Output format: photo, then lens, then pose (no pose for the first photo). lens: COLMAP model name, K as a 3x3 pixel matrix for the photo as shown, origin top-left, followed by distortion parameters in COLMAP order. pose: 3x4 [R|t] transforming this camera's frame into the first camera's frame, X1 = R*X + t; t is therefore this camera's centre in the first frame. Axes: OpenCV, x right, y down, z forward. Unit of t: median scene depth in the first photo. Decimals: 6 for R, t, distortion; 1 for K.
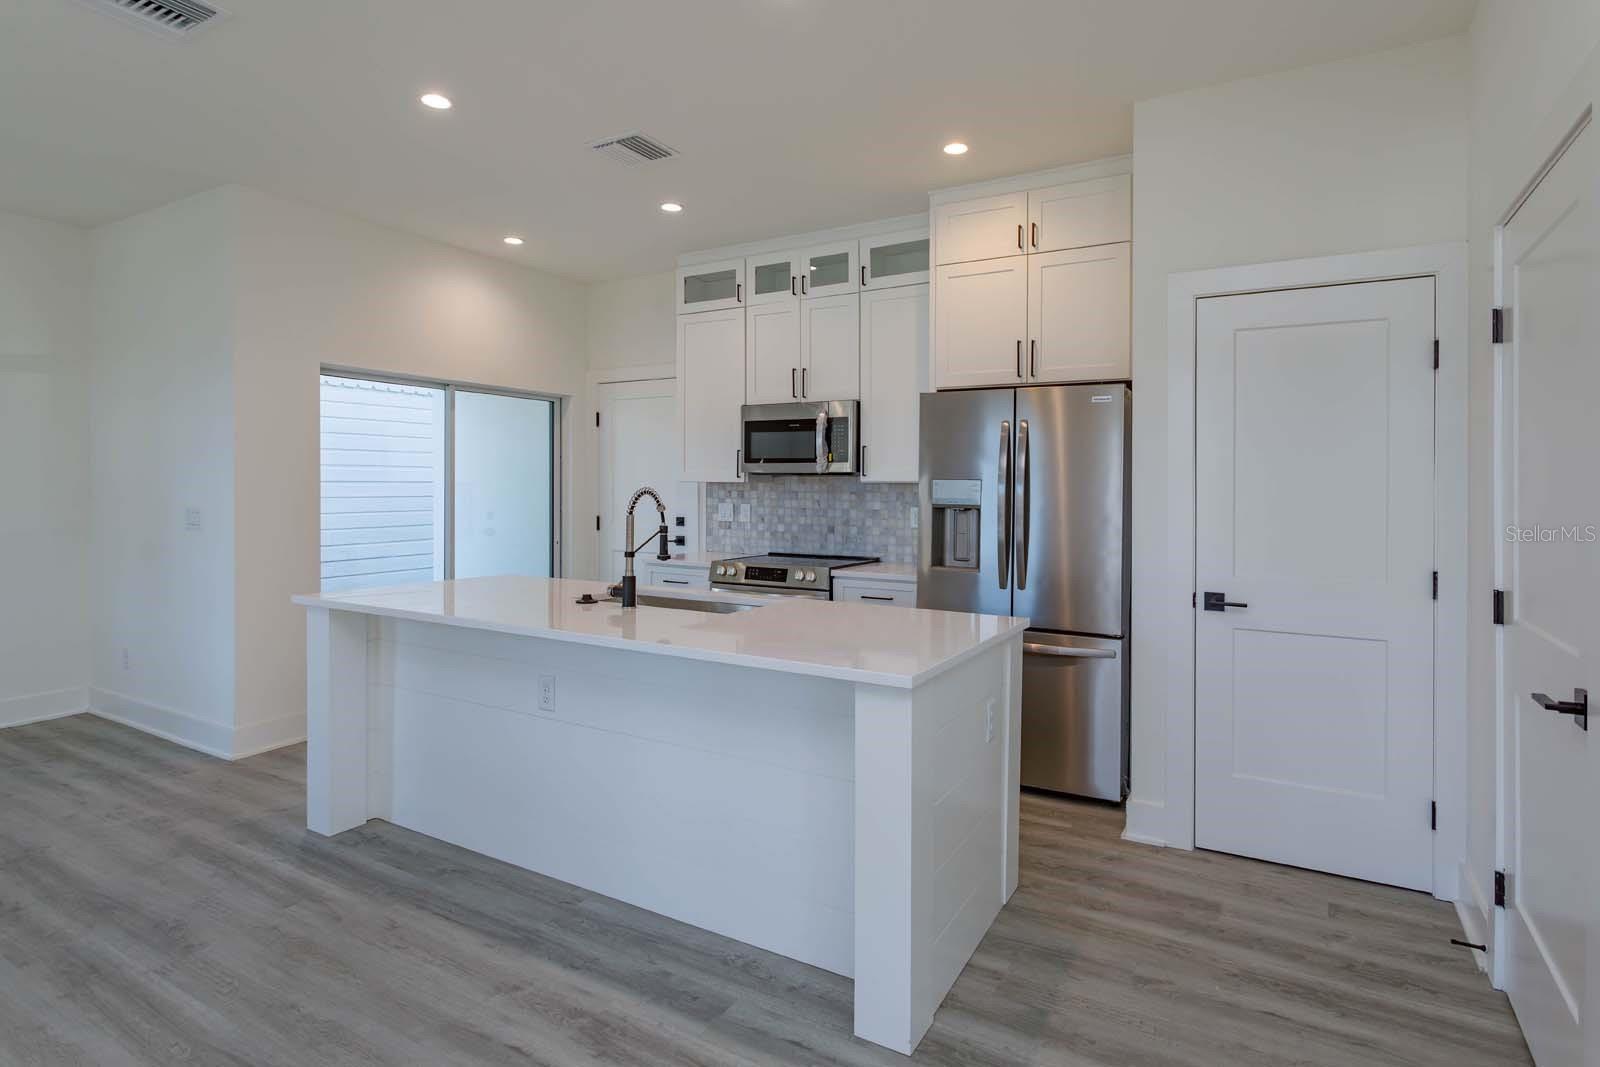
lens RADIAL K [[793.3, 0, 825.1], [0, 793.3, 489.4], [0, 0, 1]] dist [-0.003312, 0.001208]
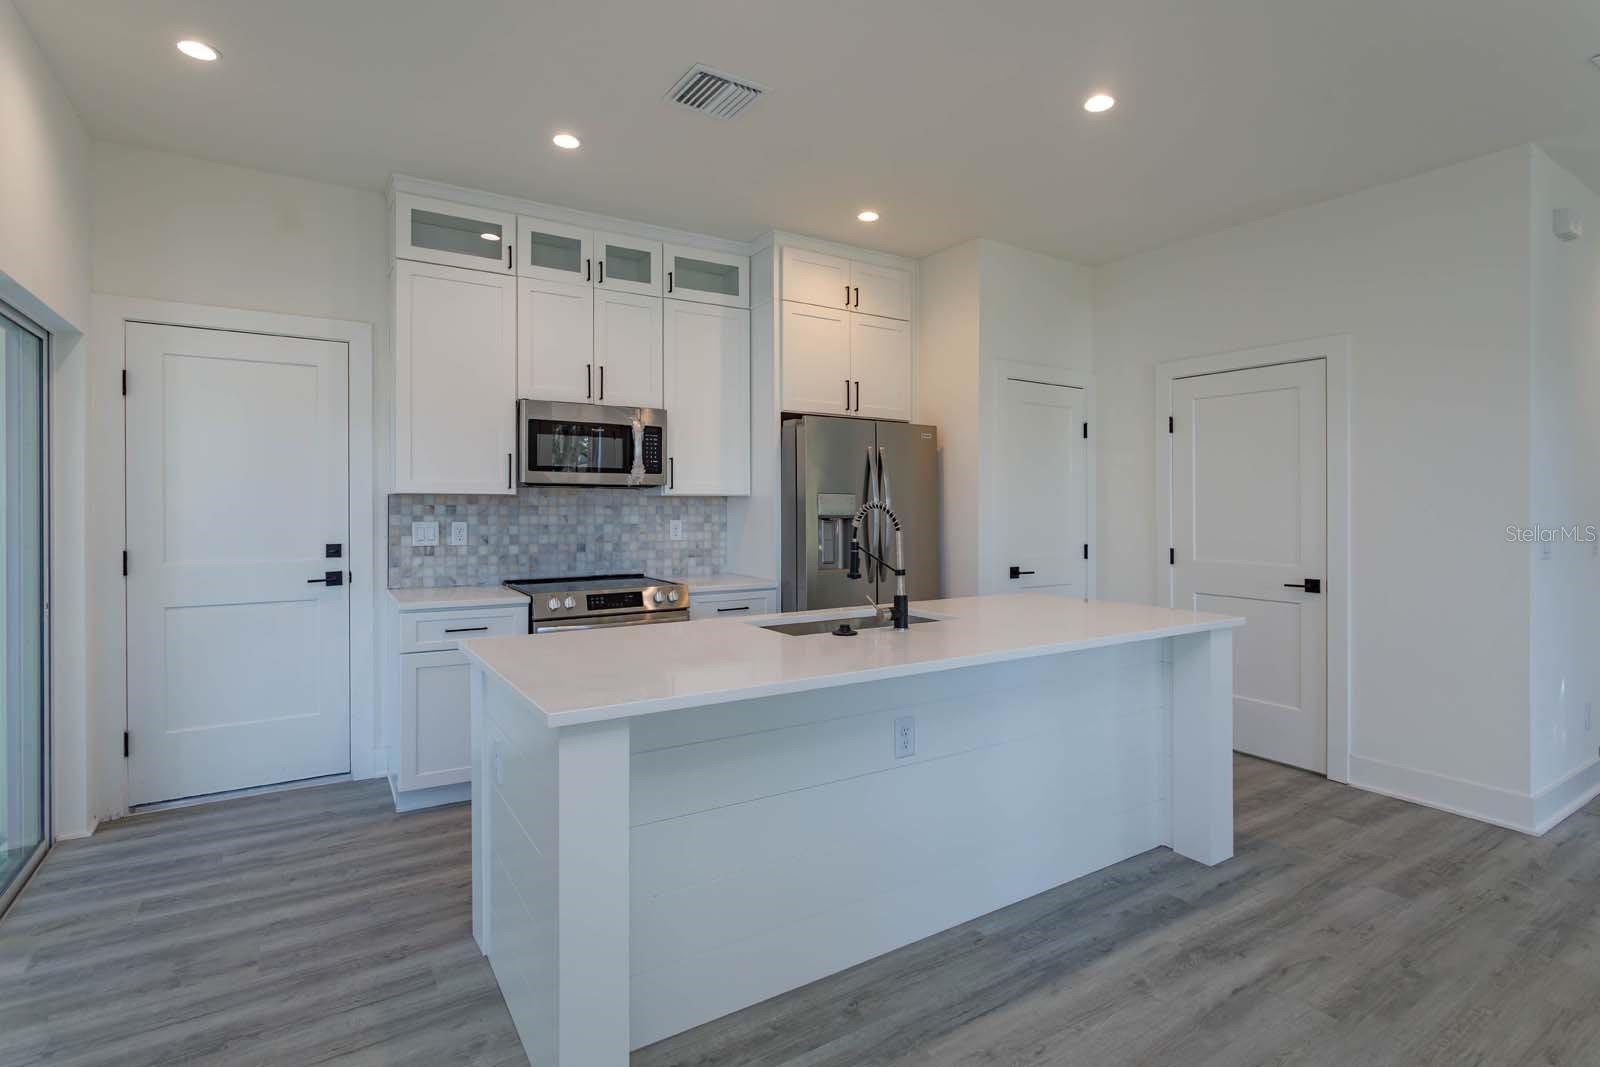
lens RADIAL K [[772.1, 0, 751.1], [0, 772.1, 500.3], [0, 0, 1]] dist [-0.004752, 0.000061]
pose [[0.505509, -0.000580, 0.862821, -0.686699], [0.003619, 0.999992, -0.001448, -0.000964], [-0.862814, 0.003854, 0.505507, 0.420394]]
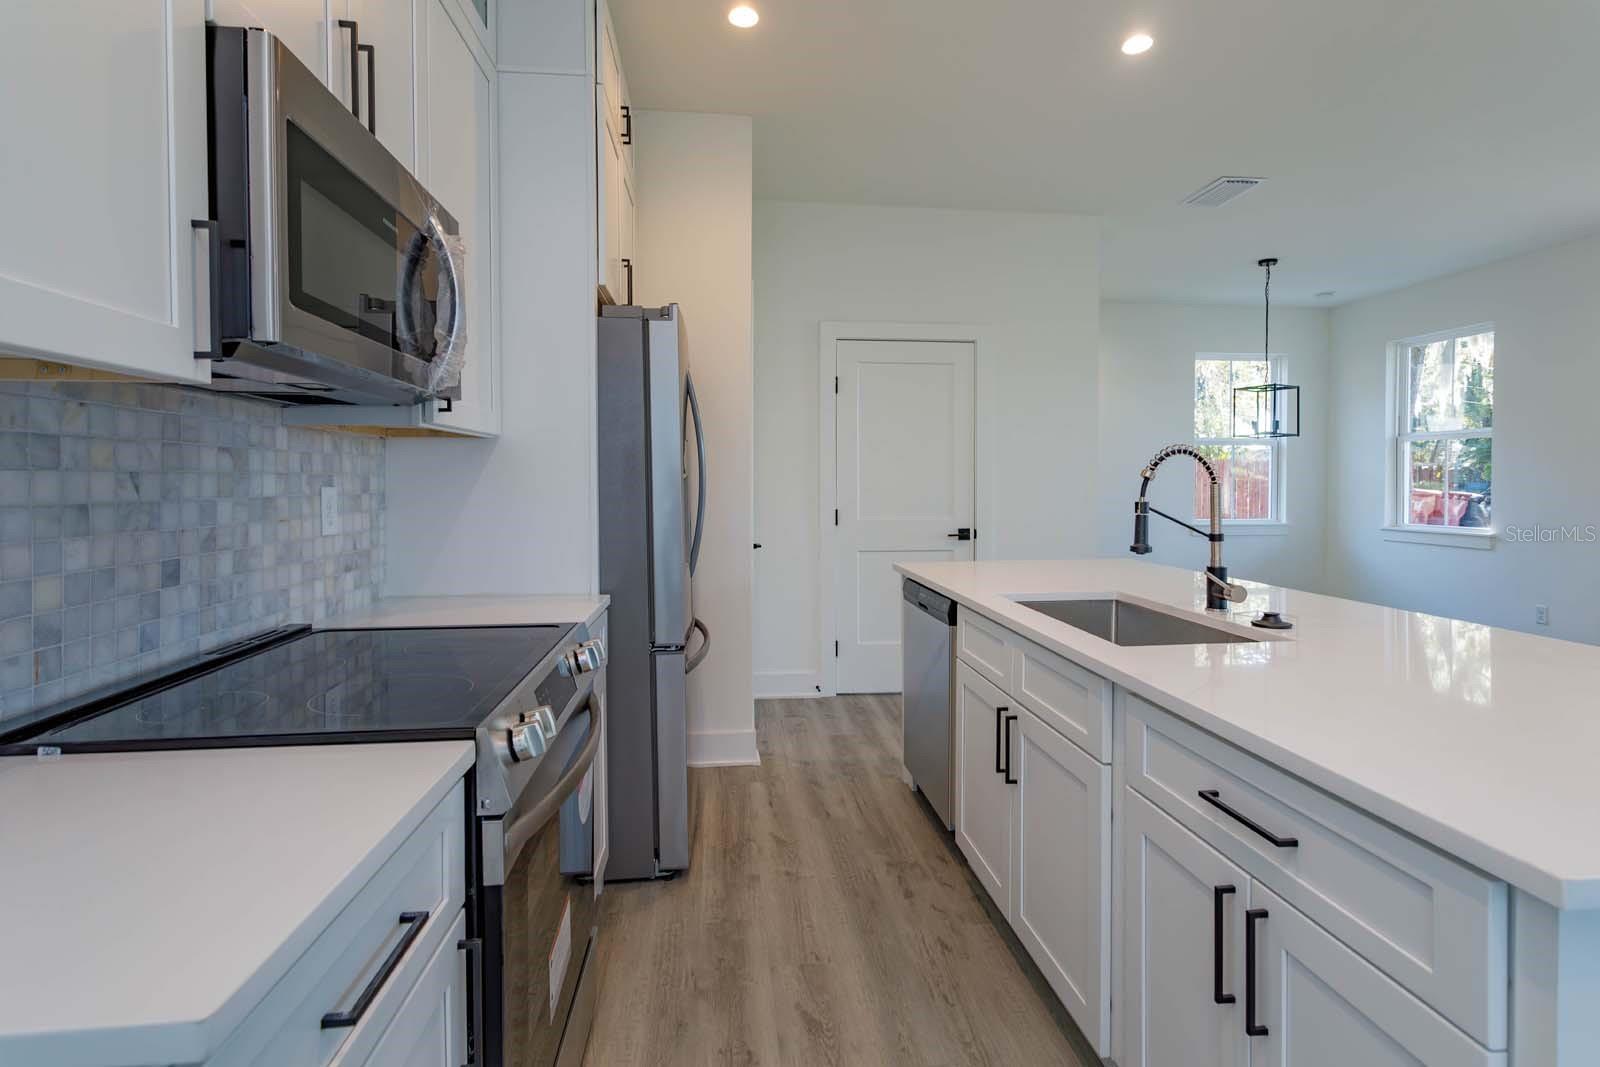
lens RADIAL K [[795.9, 0, 807.1], [0, 795.9, 487.3], [0, 0, 1]] dist [-0.000762, -0.000130]
pose [[-0.577672, -0.013666, 0.816155, -0.384416], [-0.000311, 0.999863, 0.016521, 0.015463], [-0.816269, 0.009290, -0.577597, 1.039885]]
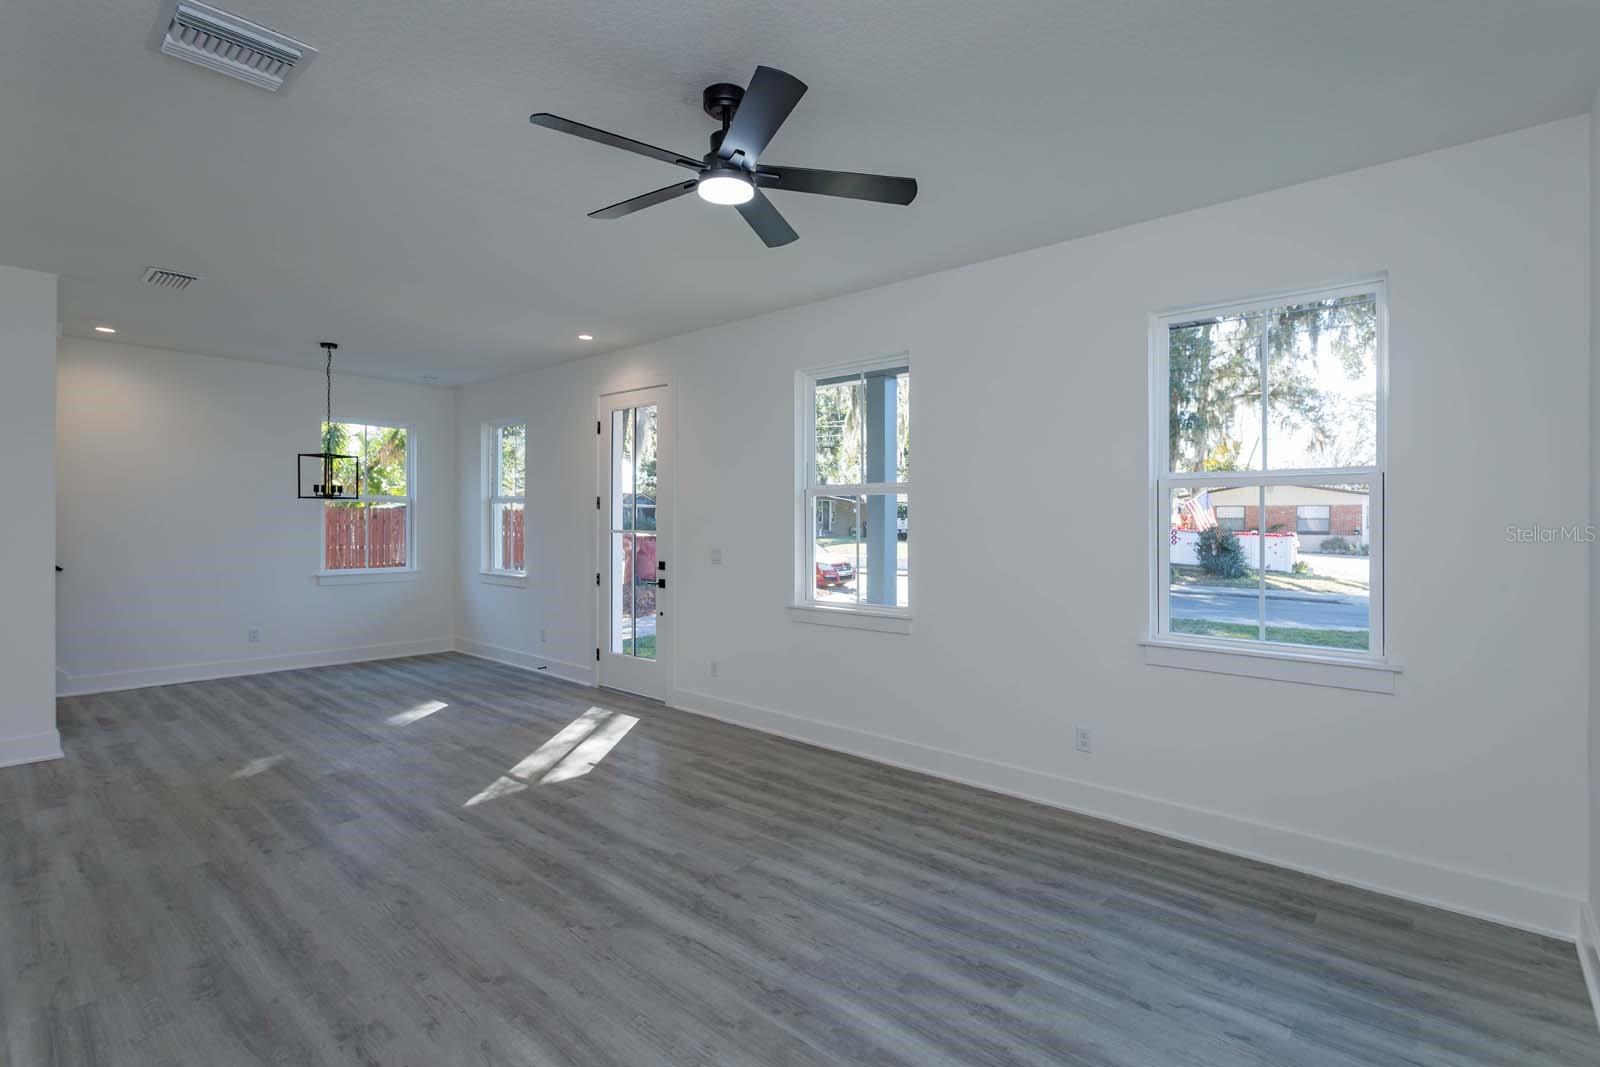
lens RADIAL K [[760.1, 0, 858.2], [0, 760.1, 500.1], [0, 0, 1]] dist [0.001544, 0.000565]
pose [[-0.982933, -0.010493, 0.183666, -0.927583], [-0.014378, 0.999700, -0.019834, -0.028093], [-0.183403, -0.022137, -0.982789, 0.929936]]
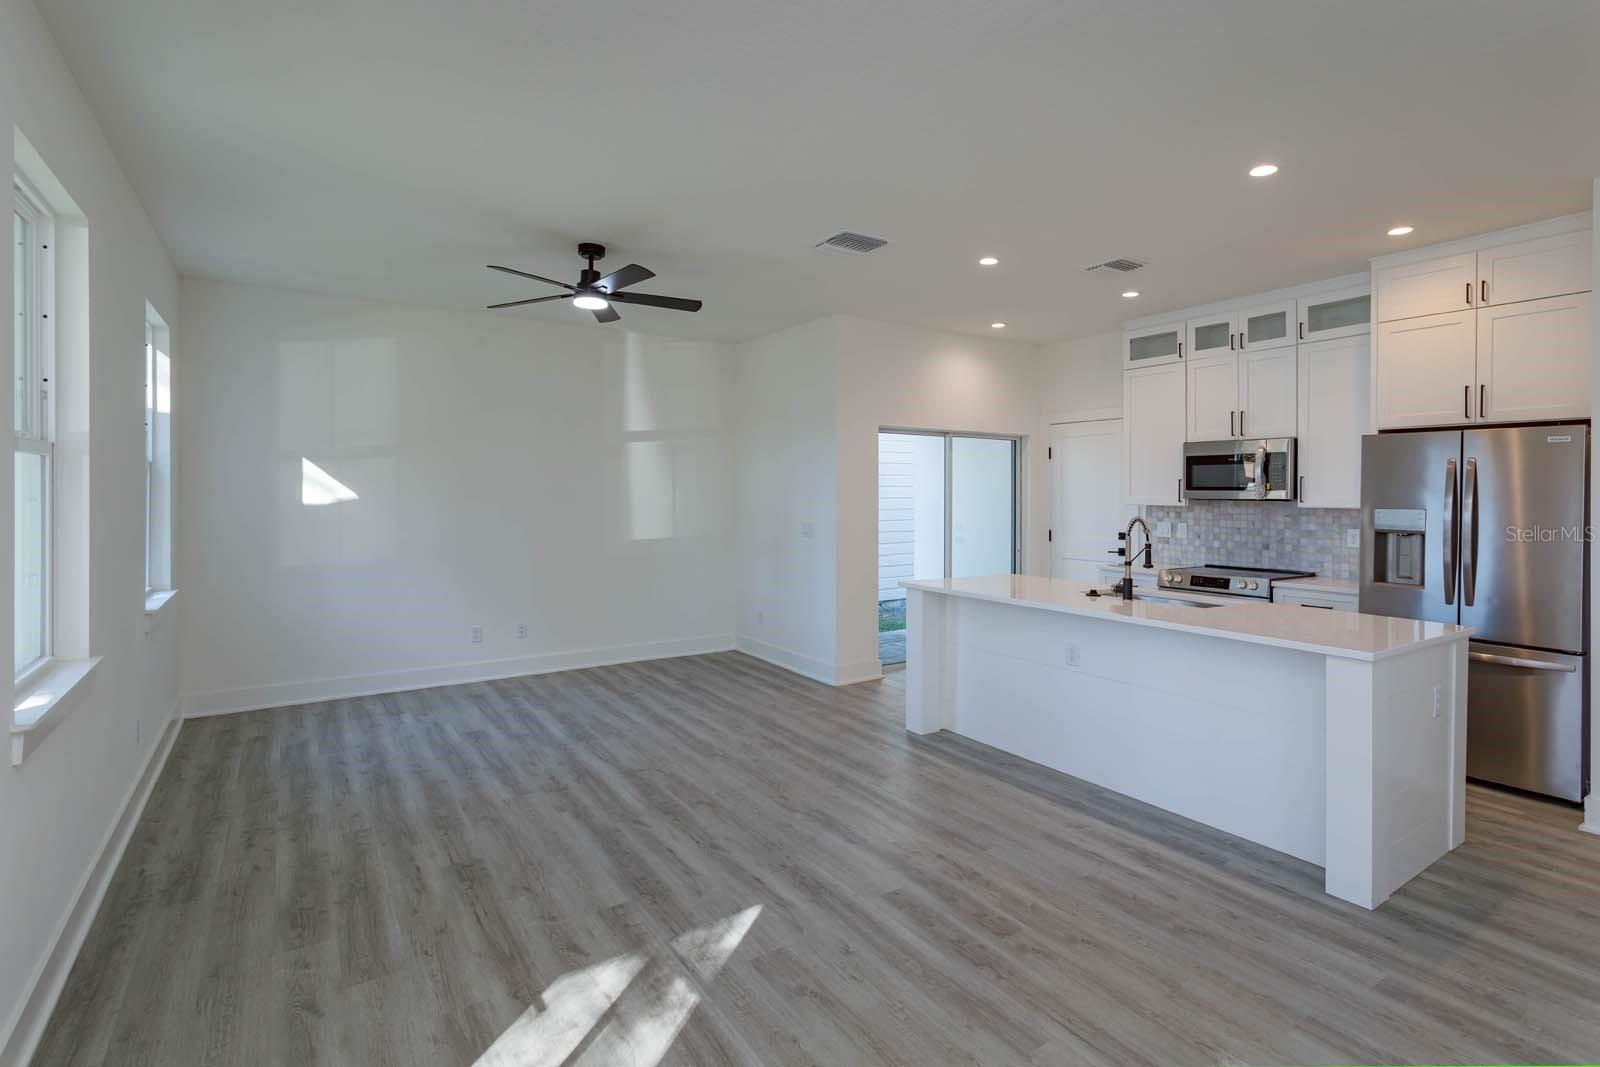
lens RADIAL K [[760.1, 0, 858.2], [0, 760.1, 500.1], [0, 0, 1]] dist [0.001544, 0.000565]
pose [[0.905038, 0.000255, -0.425331, -0.062587], [0.001067, 0.999995, 0.002870, -0.022813], [0.425330, -0.003051, 0.905033, -0.278215]]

**Work instruction:** Your answer is an exact copy of the records above, stripped of pictures.

**Answer box:**
Output format: photo, then lens, then pose (no pose for the first photo). lens: COLMAP model name, K as a 3x3 pixel matrix for the photo as shown, origin top-left, followed by distortion parameters in COLMAP order. pose: 3x4 [R|t] transforming this camera's frame into the first camera's frame, X1 = R*X + t; t is therefore this camera's centre in the first frame. Axes: OpenCV, x right, y down, z forward. Unit of t: median scene depth in the first photo. Decimals: 6 for R, t, distortion; 1 for K.
lens RADIAL K [[793.3, 0, 825.1], [0, 793.3, 489.4], [0, 0, 1]] dist [-0.003312, 0.001208]
lens RADIAL K [[772.1, 0, 751.1], [0, 772.1, 500.3], [0, 0, 1]] dist [-0.004752, 0.000061]
pose [[0.505509, -0.000580, 0.862821, -0.686699], [0.003619, 0.999992, -0.001448, -0.000964], [-0.862814, 0.003854, 0.505507, 0.420394]]
lens RADIAL K [[795.9, 0, 807.1], [0, 795.9, 487.3], [0, 0, 1]] dist [-0.000762, -0.000130]
pose [[-0.577672, -0.013666, 0.816155, -0.384416], [-0.000311, 0.999863, 0.016521, 0.015463], [-0.816269, 0.009290, -0.577597, 1.039885]]
lens RADIAL K [[760.1, 0, 858.2], [0, 760.1, 500.1], [0, 0, 1]] dist [0.001544, 0.000565]
pose [[-0.982933, -0.010493, 0.183666, -0.927583], [-0.014378, 0.999700, -0.019834, -0.028093], [-0.183403, -0.022137, -0.982789, 0.929936]]
lens RADIAL K [[760.1, 0, 858.2], [0, 760.1, 500.1], [0, 0, 1]] dist [0.001544, 0.000565]
pose [[0.905038, 0.000255, -0.425331, -0.062587], [0.001067, 0.999995, 0.002870, -0.022813], [0.425330, -0.003051, 0.905033, -0.278215]]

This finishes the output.